Don't these cache programs only work on repeat visitors since it has to be viewed by the user one time before it can be cached? How is this beneficial to me if I'm only sending a user to this sales page once?
Yes, a page is cached only after it is viewed for the first time. If you're creating a unique landing url, per visitor, a cache won't help you.
Also, I heard something about how you have to manually cache the site every time you change something on your blog, like making a new post. Is that right?
Most of them will purge cached pages if you update them. None of them, as far as I know, "prime the cache" in the way that you're asking. The typical use case is lots of visitors to the same url. So, the first visitor gets a slow load, everyone after (until the cache expiration) gets a fast load.

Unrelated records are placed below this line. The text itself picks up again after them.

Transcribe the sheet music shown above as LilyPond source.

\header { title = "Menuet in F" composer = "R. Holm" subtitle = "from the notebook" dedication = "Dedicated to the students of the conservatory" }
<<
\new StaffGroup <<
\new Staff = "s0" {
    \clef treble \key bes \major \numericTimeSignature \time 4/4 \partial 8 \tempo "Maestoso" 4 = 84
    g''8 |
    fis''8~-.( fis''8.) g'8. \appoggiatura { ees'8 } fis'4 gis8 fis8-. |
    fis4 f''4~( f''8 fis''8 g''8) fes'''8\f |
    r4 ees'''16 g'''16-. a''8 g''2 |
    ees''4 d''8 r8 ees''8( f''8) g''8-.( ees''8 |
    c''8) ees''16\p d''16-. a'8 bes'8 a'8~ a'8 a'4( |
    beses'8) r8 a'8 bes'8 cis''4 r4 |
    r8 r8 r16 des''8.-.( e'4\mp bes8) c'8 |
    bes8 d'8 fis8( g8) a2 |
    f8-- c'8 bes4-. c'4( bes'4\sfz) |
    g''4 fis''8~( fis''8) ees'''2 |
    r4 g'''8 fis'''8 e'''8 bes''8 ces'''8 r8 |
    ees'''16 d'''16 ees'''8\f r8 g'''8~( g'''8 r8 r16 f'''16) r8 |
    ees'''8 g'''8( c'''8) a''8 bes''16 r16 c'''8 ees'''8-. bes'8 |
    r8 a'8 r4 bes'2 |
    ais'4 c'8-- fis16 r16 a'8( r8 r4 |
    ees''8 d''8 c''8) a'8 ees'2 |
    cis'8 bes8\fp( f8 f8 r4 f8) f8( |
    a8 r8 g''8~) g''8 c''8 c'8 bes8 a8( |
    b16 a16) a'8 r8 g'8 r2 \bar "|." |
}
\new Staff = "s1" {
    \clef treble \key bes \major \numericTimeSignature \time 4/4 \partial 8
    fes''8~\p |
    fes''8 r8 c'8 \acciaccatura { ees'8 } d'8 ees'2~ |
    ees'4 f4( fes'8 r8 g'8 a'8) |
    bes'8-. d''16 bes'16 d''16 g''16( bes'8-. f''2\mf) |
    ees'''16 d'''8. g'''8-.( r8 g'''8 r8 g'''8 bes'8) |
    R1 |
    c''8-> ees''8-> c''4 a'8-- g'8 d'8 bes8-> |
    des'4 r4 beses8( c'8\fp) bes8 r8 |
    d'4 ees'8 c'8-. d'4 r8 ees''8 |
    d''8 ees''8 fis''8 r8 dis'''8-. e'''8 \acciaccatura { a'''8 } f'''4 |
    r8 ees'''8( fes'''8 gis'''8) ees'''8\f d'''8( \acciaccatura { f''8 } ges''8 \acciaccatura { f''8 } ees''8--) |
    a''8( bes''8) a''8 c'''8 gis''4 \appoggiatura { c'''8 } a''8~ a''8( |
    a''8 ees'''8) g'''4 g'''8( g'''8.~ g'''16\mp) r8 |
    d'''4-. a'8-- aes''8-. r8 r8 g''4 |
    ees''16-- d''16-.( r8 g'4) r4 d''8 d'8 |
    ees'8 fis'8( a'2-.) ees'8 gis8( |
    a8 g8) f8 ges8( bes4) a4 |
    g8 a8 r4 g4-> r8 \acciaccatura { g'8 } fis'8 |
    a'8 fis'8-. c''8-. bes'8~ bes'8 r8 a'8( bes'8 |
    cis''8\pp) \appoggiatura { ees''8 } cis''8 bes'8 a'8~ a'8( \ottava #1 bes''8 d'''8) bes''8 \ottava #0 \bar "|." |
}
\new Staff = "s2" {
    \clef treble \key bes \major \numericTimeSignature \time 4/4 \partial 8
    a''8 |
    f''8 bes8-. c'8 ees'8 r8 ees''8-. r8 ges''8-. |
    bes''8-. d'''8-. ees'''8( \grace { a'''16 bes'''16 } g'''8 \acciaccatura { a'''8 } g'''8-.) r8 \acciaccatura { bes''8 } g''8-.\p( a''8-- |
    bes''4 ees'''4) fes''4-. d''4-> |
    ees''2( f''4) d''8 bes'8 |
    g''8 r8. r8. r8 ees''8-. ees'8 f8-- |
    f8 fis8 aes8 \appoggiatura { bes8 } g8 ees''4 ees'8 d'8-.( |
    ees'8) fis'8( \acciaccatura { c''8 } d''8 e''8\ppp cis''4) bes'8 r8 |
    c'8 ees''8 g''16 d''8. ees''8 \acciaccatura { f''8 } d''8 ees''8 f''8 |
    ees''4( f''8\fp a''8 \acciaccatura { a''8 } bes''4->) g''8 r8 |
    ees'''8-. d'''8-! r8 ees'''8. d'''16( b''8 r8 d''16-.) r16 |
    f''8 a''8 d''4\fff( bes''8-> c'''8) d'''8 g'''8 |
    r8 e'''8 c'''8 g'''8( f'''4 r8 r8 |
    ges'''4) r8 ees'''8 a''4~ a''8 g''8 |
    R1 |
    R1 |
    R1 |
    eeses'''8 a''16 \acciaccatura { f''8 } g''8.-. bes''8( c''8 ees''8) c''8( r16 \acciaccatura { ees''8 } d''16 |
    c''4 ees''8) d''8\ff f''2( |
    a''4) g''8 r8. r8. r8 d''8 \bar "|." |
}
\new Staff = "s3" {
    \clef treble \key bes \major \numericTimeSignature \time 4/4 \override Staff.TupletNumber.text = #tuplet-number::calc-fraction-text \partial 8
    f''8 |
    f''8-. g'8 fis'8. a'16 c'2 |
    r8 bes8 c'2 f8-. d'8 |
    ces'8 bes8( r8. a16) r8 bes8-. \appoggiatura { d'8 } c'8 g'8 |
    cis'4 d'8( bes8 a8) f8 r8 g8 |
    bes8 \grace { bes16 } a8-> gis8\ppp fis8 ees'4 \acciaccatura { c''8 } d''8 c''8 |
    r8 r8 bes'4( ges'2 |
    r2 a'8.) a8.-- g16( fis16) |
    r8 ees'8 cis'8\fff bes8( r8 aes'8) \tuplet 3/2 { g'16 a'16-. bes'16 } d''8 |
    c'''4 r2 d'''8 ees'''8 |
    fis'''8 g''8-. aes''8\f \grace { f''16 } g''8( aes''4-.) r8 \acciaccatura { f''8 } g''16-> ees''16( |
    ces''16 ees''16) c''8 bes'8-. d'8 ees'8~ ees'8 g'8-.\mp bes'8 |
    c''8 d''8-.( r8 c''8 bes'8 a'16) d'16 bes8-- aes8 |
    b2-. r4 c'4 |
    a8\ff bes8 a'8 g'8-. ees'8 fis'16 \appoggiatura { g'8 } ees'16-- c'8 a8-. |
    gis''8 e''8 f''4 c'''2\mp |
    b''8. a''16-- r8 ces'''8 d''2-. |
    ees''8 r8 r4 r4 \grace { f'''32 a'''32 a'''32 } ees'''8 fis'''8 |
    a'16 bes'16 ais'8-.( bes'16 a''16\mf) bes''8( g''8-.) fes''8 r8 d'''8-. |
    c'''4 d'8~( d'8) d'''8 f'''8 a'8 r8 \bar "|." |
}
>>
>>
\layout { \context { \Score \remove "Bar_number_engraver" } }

How much work is involved with these plugins?
Not much after you configure them (cache expiration time, urls to exclude from caching, etc.)
If you are are indeed using unique urls, per visitor, then you need something other than a page cache. The biggest bang for the buck would be an opcode cache, like apc, or the one that comes by default in php 5.5+.
Also, mentioned earlier, a lazy image loader that loads images just before the user scrolls down to them.
And, using a theme that isn't heavyweight. Most wordpress performance issues are caused by third party themes or plugins. A vanilla install, with the default theme + an opcode cache, is reasonably fast.